--- EXERCISE MATERIALS ---

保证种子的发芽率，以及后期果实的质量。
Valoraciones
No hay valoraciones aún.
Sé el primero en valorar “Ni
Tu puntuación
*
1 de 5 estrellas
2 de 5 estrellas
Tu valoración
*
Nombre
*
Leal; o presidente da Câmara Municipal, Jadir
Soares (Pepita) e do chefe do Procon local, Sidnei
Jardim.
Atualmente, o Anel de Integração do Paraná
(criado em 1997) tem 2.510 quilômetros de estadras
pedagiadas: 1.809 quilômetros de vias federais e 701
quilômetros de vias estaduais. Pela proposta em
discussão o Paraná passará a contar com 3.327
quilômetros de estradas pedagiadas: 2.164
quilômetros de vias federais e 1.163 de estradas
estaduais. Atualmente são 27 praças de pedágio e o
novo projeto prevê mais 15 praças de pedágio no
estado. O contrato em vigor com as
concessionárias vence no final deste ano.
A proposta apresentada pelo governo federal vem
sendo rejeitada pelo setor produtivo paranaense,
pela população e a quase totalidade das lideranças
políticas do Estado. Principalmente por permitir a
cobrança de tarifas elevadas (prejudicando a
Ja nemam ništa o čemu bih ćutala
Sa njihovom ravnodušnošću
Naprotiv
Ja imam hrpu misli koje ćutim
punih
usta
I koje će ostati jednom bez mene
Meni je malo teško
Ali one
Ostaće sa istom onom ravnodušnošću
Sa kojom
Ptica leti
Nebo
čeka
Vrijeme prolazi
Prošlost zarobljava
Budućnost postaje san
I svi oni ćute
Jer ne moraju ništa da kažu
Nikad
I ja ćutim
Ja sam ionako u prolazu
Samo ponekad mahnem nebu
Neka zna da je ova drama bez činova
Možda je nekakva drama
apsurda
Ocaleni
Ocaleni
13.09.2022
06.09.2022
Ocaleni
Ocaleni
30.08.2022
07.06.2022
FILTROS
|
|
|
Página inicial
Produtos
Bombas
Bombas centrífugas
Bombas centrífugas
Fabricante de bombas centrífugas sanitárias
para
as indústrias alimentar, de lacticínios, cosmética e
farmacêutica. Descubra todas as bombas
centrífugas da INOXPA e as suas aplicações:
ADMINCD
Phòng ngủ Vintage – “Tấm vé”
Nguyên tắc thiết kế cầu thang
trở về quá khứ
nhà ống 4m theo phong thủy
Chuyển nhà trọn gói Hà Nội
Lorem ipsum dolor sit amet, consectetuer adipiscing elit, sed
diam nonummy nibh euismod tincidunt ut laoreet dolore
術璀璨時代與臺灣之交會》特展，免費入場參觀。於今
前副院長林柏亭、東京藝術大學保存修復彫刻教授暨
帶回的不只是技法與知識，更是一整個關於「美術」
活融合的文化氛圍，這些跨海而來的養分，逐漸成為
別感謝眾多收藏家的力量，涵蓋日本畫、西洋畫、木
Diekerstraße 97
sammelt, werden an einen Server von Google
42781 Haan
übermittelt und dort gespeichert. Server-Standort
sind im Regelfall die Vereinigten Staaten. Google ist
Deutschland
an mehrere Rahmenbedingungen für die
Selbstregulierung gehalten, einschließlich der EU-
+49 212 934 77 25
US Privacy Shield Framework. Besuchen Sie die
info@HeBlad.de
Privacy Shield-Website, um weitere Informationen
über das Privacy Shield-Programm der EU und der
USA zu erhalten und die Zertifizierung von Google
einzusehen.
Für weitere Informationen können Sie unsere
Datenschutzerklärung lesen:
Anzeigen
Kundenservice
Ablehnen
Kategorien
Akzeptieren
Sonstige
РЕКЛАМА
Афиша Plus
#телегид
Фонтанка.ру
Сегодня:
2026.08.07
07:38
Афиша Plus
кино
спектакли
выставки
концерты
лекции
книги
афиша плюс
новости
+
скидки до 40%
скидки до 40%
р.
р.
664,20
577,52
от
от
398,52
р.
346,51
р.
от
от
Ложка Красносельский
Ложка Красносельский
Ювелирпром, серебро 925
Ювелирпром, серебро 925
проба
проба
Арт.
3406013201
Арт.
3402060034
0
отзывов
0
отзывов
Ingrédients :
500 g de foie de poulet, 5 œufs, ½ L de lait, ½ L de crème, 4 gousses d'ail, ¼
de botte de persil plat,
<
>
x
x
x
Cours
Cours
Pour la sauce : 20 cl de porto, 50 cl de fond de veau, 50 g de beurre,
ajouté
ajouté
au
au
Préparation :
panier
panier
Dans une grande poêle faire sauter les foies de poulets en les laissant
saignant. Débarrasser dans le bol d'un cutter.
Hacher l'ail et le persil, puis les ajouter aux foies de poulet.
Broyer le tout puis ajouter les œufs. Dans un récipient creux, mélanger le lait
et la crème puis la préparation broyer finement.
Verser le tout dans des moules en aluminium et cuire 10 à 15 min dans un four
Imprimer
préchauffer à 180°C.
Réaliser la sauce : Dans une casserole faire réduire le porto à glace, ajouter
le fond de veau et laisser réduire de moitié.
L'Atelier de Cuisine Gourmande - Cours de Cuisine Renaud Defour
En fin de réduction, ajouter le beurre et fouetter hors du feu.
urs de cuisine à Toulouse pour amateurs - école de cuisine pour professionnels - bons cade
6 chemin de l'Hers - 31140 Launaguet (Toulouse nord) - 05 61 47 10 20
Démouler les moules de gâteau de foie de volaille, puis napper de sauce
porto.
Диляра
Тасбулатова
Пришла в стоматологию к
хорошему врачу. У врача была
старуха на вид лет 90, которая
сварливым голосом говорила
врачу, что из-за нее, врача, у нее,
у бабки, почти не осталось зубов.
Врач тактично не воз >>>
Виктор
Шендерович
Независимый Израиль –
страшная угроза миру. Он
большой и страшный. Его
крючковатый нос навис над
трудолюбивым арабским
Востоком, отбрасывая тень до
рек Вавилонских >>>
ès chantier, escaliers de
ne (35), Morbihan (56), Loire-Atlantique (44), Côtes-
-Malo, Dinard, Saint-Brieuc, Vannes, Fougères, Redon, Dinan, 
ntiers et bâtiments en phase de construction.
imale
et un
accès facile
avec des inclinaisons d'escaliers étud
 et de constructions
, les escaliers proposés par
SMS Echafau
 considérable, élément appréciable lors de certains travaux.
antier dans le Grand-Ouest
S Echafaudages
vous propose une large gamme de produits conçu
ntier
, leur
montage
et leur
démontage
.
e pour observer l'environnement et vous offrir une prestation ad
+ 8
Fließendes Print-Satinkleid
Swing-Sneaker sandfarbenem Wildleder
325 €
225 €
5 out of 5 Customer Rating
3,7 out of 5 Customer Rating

---

# TASK TO COMPLETE
Write out all the material exactly.

# WRITTEN RESPONSE
保证种子的发芽率，以及后期果实的质量。
Valoraciones
No hay valoraciones aún.
Sé el primero en valorar “Ni
Tu puntuación
*
1 de 5 estrellas
2 de 5 estrellas
Tu valoración
*
Nombre
*
Leal; o presidente da Câmara Municipal, Jadir
Soares (Pepita) e do chefe do Procon local, Sidnei
Jardim.
Atualmente, o Anel de Integração do Paraná
(criado em 1997) tem 2.510 quilômetros de estadras
pedagiadas: 1.809 quilômetros de vias federais e 701
quilômetros de vias estaduais. Pela proposta em
discussão o Paraná passará a contar com 3.327
quilômetros de estradas pedagiadas: 2.164
quilômetros de vias federais e 1.163 de estradas
estaduais. Atualmente são 27 praças de pedágio e o
novo projeto prevê mais 15 praças de pedágio no
estado. O contrato em vigor com as
concessionárias vence no final deste ano.
A proposta apresentada pelo governo federal vem
sendo rejeitada pelo setor produtivo paranaense,
pela população e a quase totalidade das lideranças
políticas do Estado. Principalmente por permitir a
cobrança de tarifas elevadas (prejudicando a
Ja nemam ništa o čemu bih ćutala
Sa njihovom ravnodušnošću
Naprotiv
Ja imam hrpu misli koje ćutim
punih
usta
I koje će ostati jednom bez mene
Meni je malo teško
Ali one
Ostaće sa istom onom ravnodušnošću
Sa kojom
Ptica leti
Nebo
čeka
Vrijeme prolazi
Prošlost zarobljava
Budućnost postaje san
I svi oni ćute
Jer ne moraju ništa da kažu
Nikad
I ja ćutim
Ja sam ionako u prolazu
Samo ponekad mahnem nebu
Neka zna da je ova drama bez činova
Možda je nekakva drama
apsurda
Ocaleni
Ocaleni
13.09.2022
06.09.2022
Ocaleni
Ocaleni
30.08.2022
07.06.2022
FILTROS
|
|
|
Página inicial
Produtos
Bombas
Bombas centrífugas
Bombas centrífugas
Fabricante de bombas centrífugas sanitárias
para
as indústrias alimentar, de lacticínios, cosmética e
farmacêutica. Descubra todas as bombas
centrífugas da INOXPA e as suas aplicações:
ADMINCD
Phòng ngủ Vintage – “Tấm vé”
Nguyên tắc thiết kế cầu thang
trở về quá khứ
nhà ống 4m theo phong thủy
Chuyển nhà trọn gói Hà Nội
Lorem ipsum dolor sit amet, consectetuer adipiscing elit, sed
diam nonummy nibh euismod tincidunt ut laoreet dolore
術璀璨時代與臺灣之交會》特展，免費入場參觀。於今
前副院長林柏亭、東京藝術大學保存修復彫刻教授暨
帶回的不只是技法與知識，更是一整個關於「美術」
活融合的文化氛圍，這些跨海而來的養分，逐漸成為
別感謝眾多收藏家的力量，涵蓋日本畫、西洋畫、木
Diekerstraße 97
sammelt, werden an einen Server von Google
42781 Haan
übermittelt und dort gespeichert. Server-Standort
sind im Regelfall die Vereinigten Staaten. Google ist
Deutschland
an mehrere Rahmenbedingungen für die
Selbstregulierung gehalten, einschließlich der EU-
+49 212 934 77 25
US Privacy Shield Framework. Besuchen Sie die
info@HeBlad.de
Privacy Shield-Website, um weitere Informationen
über das Privacy Shield-Programm der EU und der
USA zu erhalten und die Zertifizierung von Google
einzusehen.
Für weitere Informationen können Sie unsere
Datenschutzerklärung lesen:
Anzeigen
Kundenservice
Ablehnen
Kategorien
Akzeptieren
Sonstige
РЕКЛАМА
Афиша Plus
#телегид
Фонтанка.ру
Сегодня:
2026.08.07
07:38
Афиша Plus
кино
спектакли
выставки
концерты
лекции
книги
афиша плюс
новости
+
скидки до 40%
скидки до 40%
р.
р.
664,20
577,52
от
от
398,52
р.
346,51
р.
от
от
Ложка Красносельский
Ложка Красносельский
Ювелирпром, серебро 925
Ювелирпром, серебро 925
проба
проба
Арт.
3406013201
Арт.
3402060034
0
отзывов
0
отзывов
Ingrédients :
500 g de foie de poulet, 5 œufs, ½ L de lait, ½ L de crème, 4 gousses d'ail, ¼
de botte de persil plat,
<
>
x
x
x
Cours
Cours
Pour la sauce : 20 cl de porto, 50 cl de fond de veau, 50 g de beurre,
ajouté
ajouté
au
au
Préparation :
panier
panier
Dans une grande poêle faire sauter les foies de poulets en les laissant
saignant. Débarrasser dans le bol d'un cutter.
Hacher l'ail et le persil, puis les ajouter aux foies de poulet.
Broyer le tout puis ajouter les œufs. Dans un récipient creux, mélanger le lait
et la crème puis la préparation broyer finement.
Verser le tout dans des moules en aluminium et cuire 10 à 15 min dans un four
Imprimer
préchauffer à 180°C.
Réaliser la sauce : Dans une casserole faire réduire le porto à glace, ajouter
le fond de veau et laisser réduire de moitié.
L'Atelier de Cuisine Gourmande - Cours de Cuisine Renaud Defour
En fin de réduction, ajouter le beurre et fouetter hors du feu.
urs de cuisine à Toulouse pour amateurs - école de cuisine pour professionnels - bons cade
6 chemin de l'Hers - 31140 Launaguet (Toulouse nord) - 05 61 47 10 20
Démouler les moules de gâteau de foie de volaille, puis napper de sauce
porto.
Диляра
Тасбулатова
Пришла в стоматологию к
хорошему врачу. У врача была
старуха на вид лет 90, которая
сварливым голосом говорила
врачу, что из-за нее, врача, у нее,
у бабки, почти не осталось зубов.
Врач тактично не воз >>>
Виктор
Шендерович
Независимый Израиль –
страшная угроза миру. Он
большой и страшный. Его
крючковатый нос навис над
трудолюбивым арабским
Востоком, отбрасывая тень до
рек Вавилонских >>>
ès chantier, escaliers de
ne (35), Morbihan (56), Loire-Atlantique (44), Côtes-
-Malo, Dinard, Saint-Brieuc, Vannes, Fougères, Redon, Dinan, 
ntiers et bâtiments en phase de construction.
imale
et un
accès facile
avec des inclinaisons d'escaliers étud
 et de constructions
, les escaliers proposés par
SMS Echafau
 considérable, élément appréciable lors de certains travaux.
antier dans le Grand-Ouest
S Echafaudages
vous propose une large gamme de produits conçu
ntier
, leur
montage
et leur
démontage
.
e pour observer l'environnement et vous offrir une prestation ad
+ 8
Fließendes Print-Satinkleid
Swing-Sneaker sandfarbenem Wildleder
325 €
225 €
5 out of 5 Customer Rating
3,7 out of 5 Customer Rating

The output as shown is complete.